A Note from Daryl Stuermer -
"The first time I heard Genesis was in 1977 when Jean-Luc Ponty loaned me a cassette with two of their albums, "A Trick of The Tail" and "Wind and Wuthering". I was instantly a fan. In 1978 when I was asked to audition for Genesis I was excited. I flew to New York to play for Mike Rutherford. After four songs he said, "I think you're the one." The rest is history.
My first two solo albums have been all original instrumentals , but this time I wanted to cover at least one song by someone who has been very influential to me. The first composers that came to mind were Mike, Tony and Phil. Before I knew it, I was having a nostalgic time listening to all the great Genesis songs and picking out favorites that would translate instrumentally. In the end I chose songs from the era I was with the band, 1978-1992.
Since recording these songs, I've become an even bigger fan of the music. Those years with Genesis were some of the best years of my life.
To Mike, Tony, Phil - Thanks for the great music and wonderful memories."
REVIEW From JOAN LYNCH, JazzReview.com, 07/17/2000
How often does an artist successfully musically transcribe rock into Latin jazz? How about rock to acid jazz? Or for that matter, rock to soulful R&B? A challenge for most, impossible for some, this is the production amassed in Daryl Stuermer's latest "Another Side of Genesis". Taking the best known and loved creations of Tony Banks, Phil Collins and Michael Rutherford, Stuermer, a former Genesis band member unleashed his own ambitious versions of these by arranging all of the album's songs except for two where he combines his arranging skills with that of his album pianist/keyboardist Kostia.
The work kick starts from the first cut, a Latin and lustful version of "Follow You Follow Me", and one appreciates immediately the nostalgic yet new road Stuermer has plotted. Stuermer lyrically and beautifully translated "Hold On My Heart" and "Taking It All Too Hard" brings that same lyricism adapted to his electric guitar with clear skill. There's a hint of Ritenour in "Throwing It All Away", and the vocals midway as performed by Amy Keys will have you humming along while tapping your toes to the percussion mastery of Luis Conte.
Stuermer works the frets of both acoustic and electric guitars as well as electric bass, keyboards and various percussion, himself. No where does one appreciate his skill with a Fender Strat better than in his cover of "Land of Confusion" where Stuermer crosses over from the subtleties of musical melodies he's put together in the early part of the album into the strong tones of acid and fusion. This is where his Genesis experience shines and having toured with the famous group from the late 70's through 1992, he delivers those influences especially in this song. Back to a cover of "In Too Deep", with borderline smooth jazz tendencies he's taken what was in itself a beautiful melody to start with and on electric again, delivered it clearly and skillfully...you can hum along to this one too. You'll continue to feel the diversity of this guitarists techniques as the album closes out with more of the Genesis favorites such as "No Son of Mine". Mysterious moods created at the beginning of this song develop into precision and clarity of the famous tune with powerful and masterful technique displayed by Stuermer reminiscent of Jimi Hendrix.

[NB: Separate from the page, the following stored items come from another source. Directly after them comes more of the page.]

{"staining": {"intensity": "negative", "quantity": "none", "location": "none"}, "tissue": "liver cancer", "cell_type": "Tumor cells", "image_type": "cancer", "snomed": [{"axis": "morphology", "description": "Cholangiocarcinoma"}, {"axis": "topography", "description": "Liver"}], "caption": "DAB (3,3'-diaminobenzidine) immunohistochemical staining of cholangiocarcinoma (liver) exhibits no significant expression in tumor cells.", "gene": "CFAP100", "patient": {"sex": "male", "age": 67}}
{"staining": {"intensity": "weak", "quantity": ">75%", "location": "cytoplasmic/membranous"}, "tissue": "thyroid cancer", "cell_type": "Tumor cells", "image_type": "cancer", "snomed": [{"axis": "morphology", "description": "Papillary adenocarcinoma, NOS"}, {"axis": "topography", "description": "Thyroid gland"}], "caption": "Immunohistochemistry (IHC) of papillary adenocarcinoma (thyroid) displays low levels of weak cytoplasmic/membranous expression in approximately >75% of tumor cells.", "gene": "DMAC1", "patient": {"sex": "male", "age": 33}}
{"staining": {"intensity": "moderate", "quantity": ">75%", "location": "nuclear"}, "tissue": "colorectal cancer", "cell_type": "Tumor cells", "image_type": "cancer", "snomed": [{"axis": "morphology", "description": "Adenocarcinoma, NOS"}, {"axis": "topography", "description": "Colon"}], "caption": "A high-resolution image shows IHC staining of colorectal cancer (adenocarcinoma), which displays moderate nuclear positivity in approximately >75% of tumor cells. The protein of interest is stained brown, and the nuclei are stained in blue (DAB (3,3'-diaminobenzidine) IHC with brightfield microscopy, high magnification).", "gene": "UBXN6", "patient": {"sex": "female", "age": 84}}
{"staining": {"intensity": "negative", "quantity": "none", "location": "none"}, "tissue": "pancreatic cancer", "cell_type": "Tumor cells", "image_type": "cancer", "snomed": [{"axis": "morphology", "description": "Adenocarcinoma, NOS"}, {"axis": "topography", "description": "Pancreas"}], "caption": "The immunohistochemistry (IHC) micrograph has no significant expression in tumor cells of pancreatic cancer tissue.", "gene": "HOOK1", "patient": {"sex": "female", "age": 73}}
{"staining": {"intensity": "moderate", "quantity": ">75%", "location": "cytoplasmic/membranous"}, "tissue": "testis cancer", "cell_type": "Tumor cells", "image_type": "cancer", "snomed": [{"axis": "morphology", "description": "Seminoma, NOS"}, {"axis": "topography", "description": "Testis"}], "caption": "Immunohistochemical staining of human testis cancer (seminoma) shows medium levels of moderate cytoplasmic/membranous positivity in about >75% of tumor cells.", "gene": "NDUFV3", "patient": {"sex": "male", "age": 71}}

This CD gives a comfortable mix of styles, songs and arrangements that are not only diversified in their arrangement, but also technically sound. Stuermer's jazz guitar has taken a gradual turn on this album by holding on to the comforts of acoustical melodies, while bringing forth the strength of electric guitar's unique metal sound. He's arranged the famous tunes in a way that appeals to lovers of all forms of jazz; you'll hear similarities with many of today's smooth jazz guitarists and still be able to hang on to what made you a Genesis fan from the start. If you're like Stuermer, you'll be an even bigger fan of both!